■ Exercise prompt
Can you quote every line of text in the material below word for word, leaving out the pictures?
===== Extracted entries =====
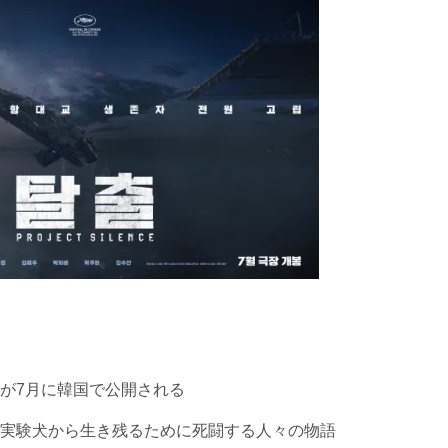
が7月に韓国で公開される
実験犬から生き残るために死闘する人々の物語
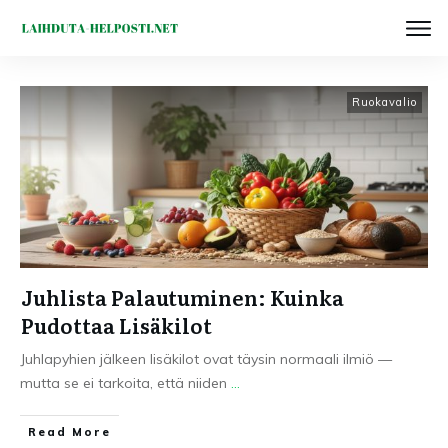
Ruokavalio
Juhlista Palautuminen: Kuinka
Pudottaa Lisäkilot
Juhlapyhien jälkeen lisäkilot ovat täysin normaali ilmiö —
mutta se ei tarkoita, että niiden
...
Read More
=====
■ Solution to this exercise
が7月に韓国で公開される
実験犬から生き残るために死闘する人々の物語
Ruokavalio
Juhlista Palautuminen: Kuinka
Pudottaa Lisäkilot
Juhlapyhien jälkeen lisäkilot ovat täysin normaali ilmiö —
mutta se ei tarkoita, että niiden
...
Read More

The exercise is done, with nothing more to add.